We proposed a probabilistic motion model for vehicles approaching and traversing an intersection that incorporates some knowledge about how the context (i.e. the traffic rules, the presence of other vehicles, the geometry and topology of the intersection) influences vehicle behavior. The distinctive features of our algorithm are:

  • The explicit use of priority rules

    Priority rules are explicitly taken into account in the motion model: the necessity for a driver to stop and/or yield to another vehicle at an intersection is estimated, jointly with the driver’s intention to comply. This allows for a flexible and computationally inexpensive computation of risk. Flexible because depending on the final application one can decide to compute different types of risk, e.g. the probability that a specific vehicle is a violator, or the probability that a crash will occur between two vehicles, or the risk of a specific maneuver for a vehicle. Inexpensive because these can be computed without performing trajectory prediction for the vehicles in the scene.

  • The assumption that drivers generally respect traffic rules

    Instead of making the classical assumption that vehicles’ trajectories are independent, we model their mutual influences by introducing a prior knowledge that drivers generally respect priority rules. The motion model therefore takes into account the priority rules and the presence of other vehicles to better interpret correctly a vehicle’s behavior. The advantages are twofold. Firstly, we are able to better estimate the maneuver intention of the drivers, which means our situation assessment capabilities are improved. Secondly, risk is estimated with a higher sensitivity. We avoid risk overestimation while still being able to detect dangerous situations as well as the conventional, more conservative, methods.

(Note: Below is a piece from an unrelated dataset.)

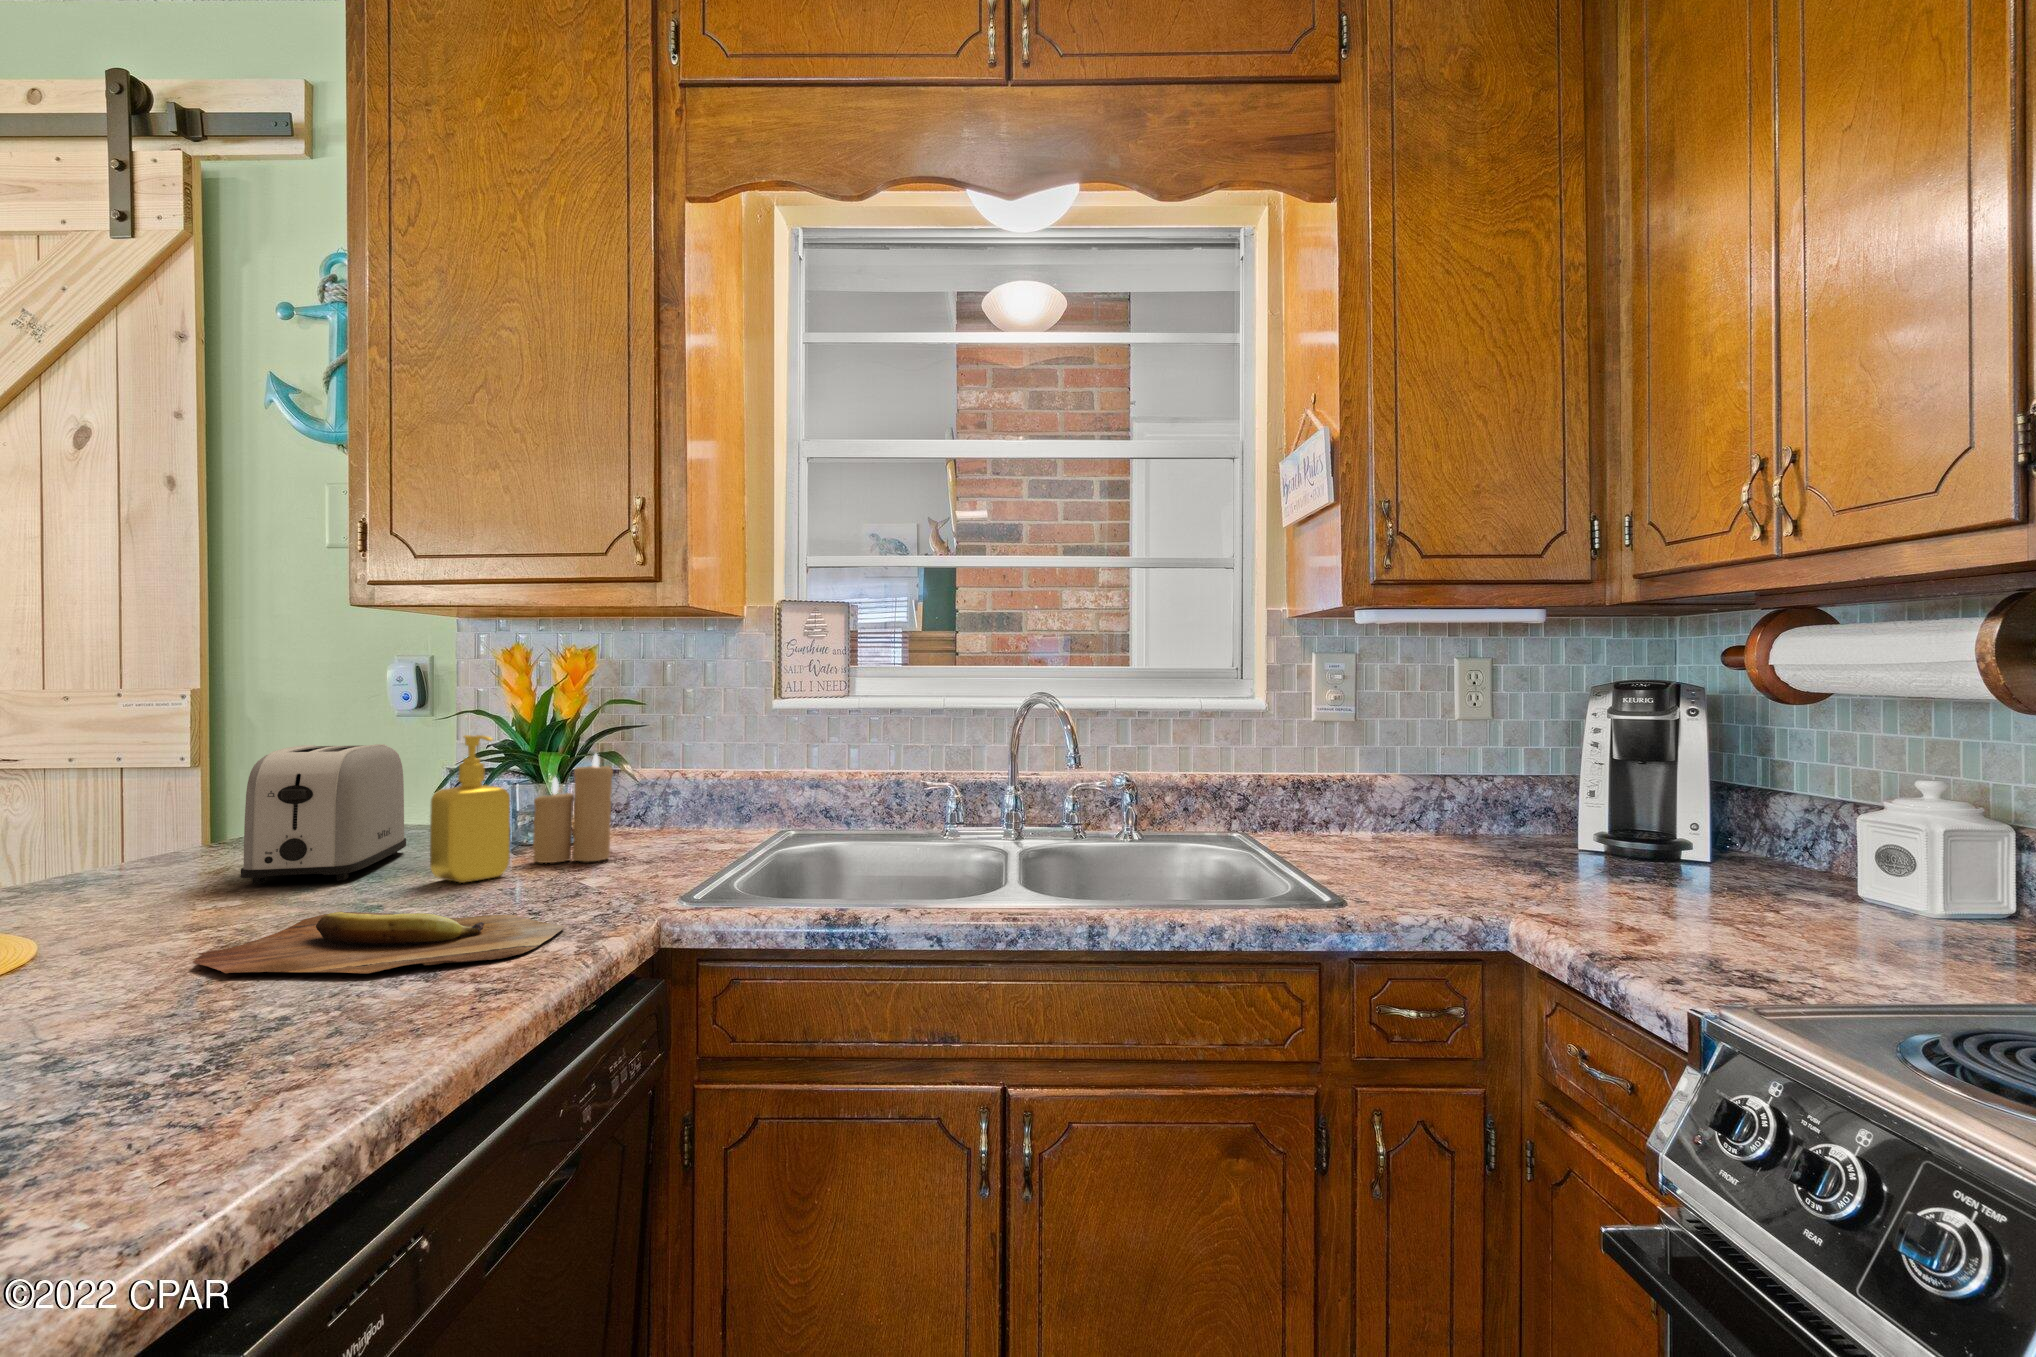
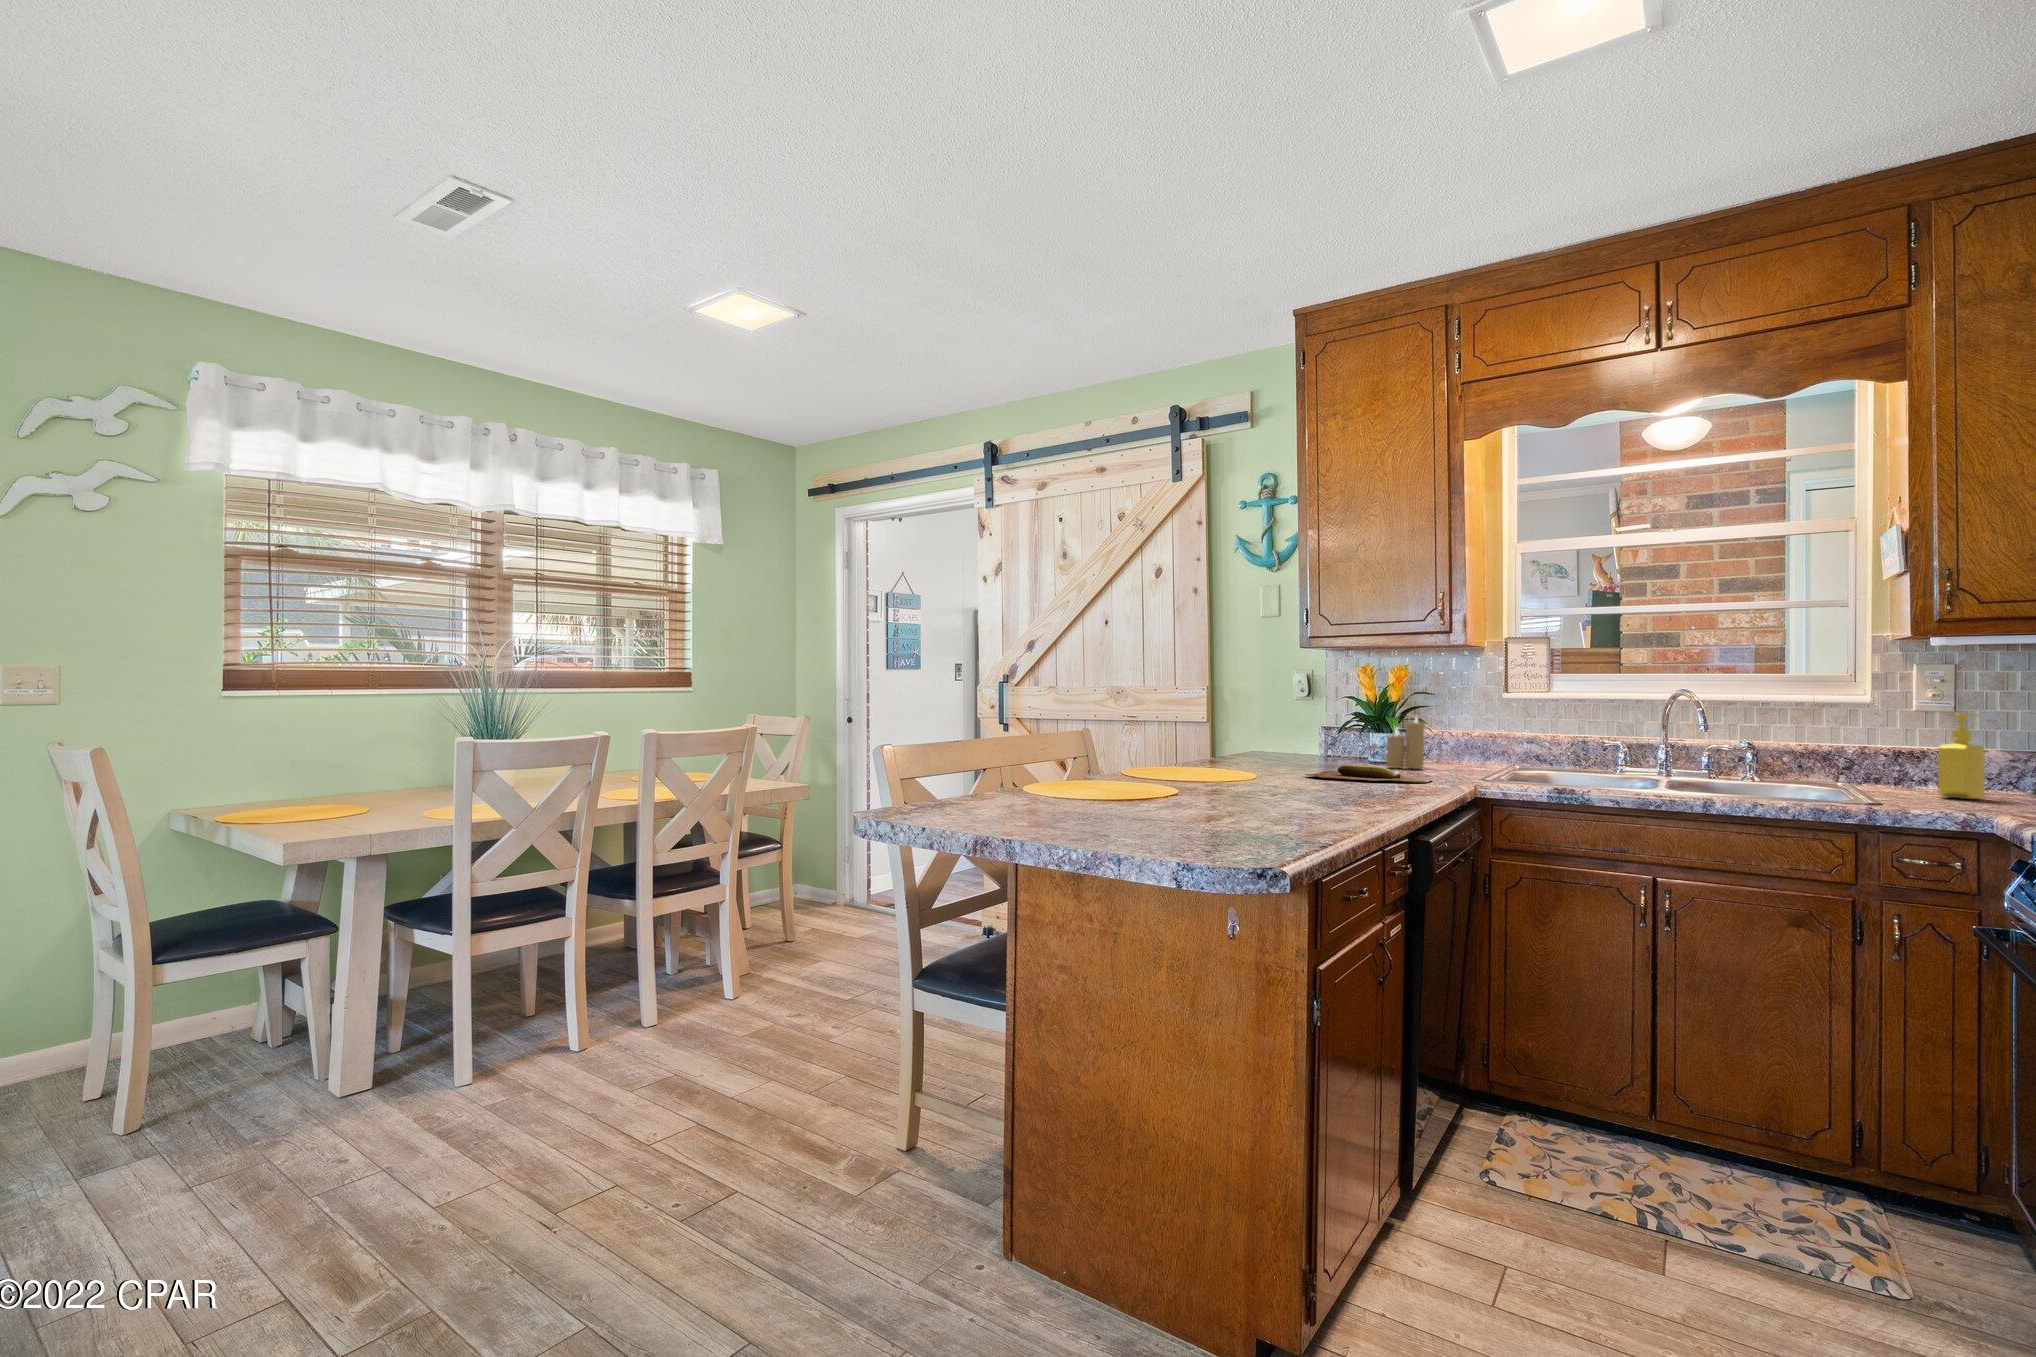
soap dispenser: present [430,735,510,883] -> present [1938,714,1985,799]
toaster: present [241,744,406,884] -> none [1271,709,1320,766]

This reasoning is implemented using a Bayesian filter which estimates the hidden variables M (maneuver intention), D (distance to intersection), H (intention to stop) and H' (necessity to halt) jointly for all the vehicles in the scene, using the position, speed and heading information shared between the vehicles via V2X communication. Inference on the hidden variables is carried out by a particle filter. The algorithm was described in an INRIA research report [27] . In this report we showed by reasoning on theoretical scenarios that our assumption that drivers tend to respect priority rules should lead to improved situation assessment and risk assessment (see Fig. 14 ).

Figure 14. Illustration of a scenario where the advantage of taking into account the interactions between vehicles for maneuver prediction is obvious for ADAS applications. The behavior of the red vehicle is interpreted differently depending on whether or not the interactions with the green vehicle are considered.

Recently, data has been collected at an intersection using the Renault demonstrator vehicles, so that our algorithm can be tested on real data. Preliminary results seem to confirm that the intuitions described in the research report were correct. A Graphical User Interface is in the process of being developed so that demonstrations of the system can be carried out live in the Renault demonstrator vehicles (see Fig. 15 ).

Figure 15. Graphical User Interface for warning a driver of a violation of priority rules at an intersection (the violator vehicle is displayed in red).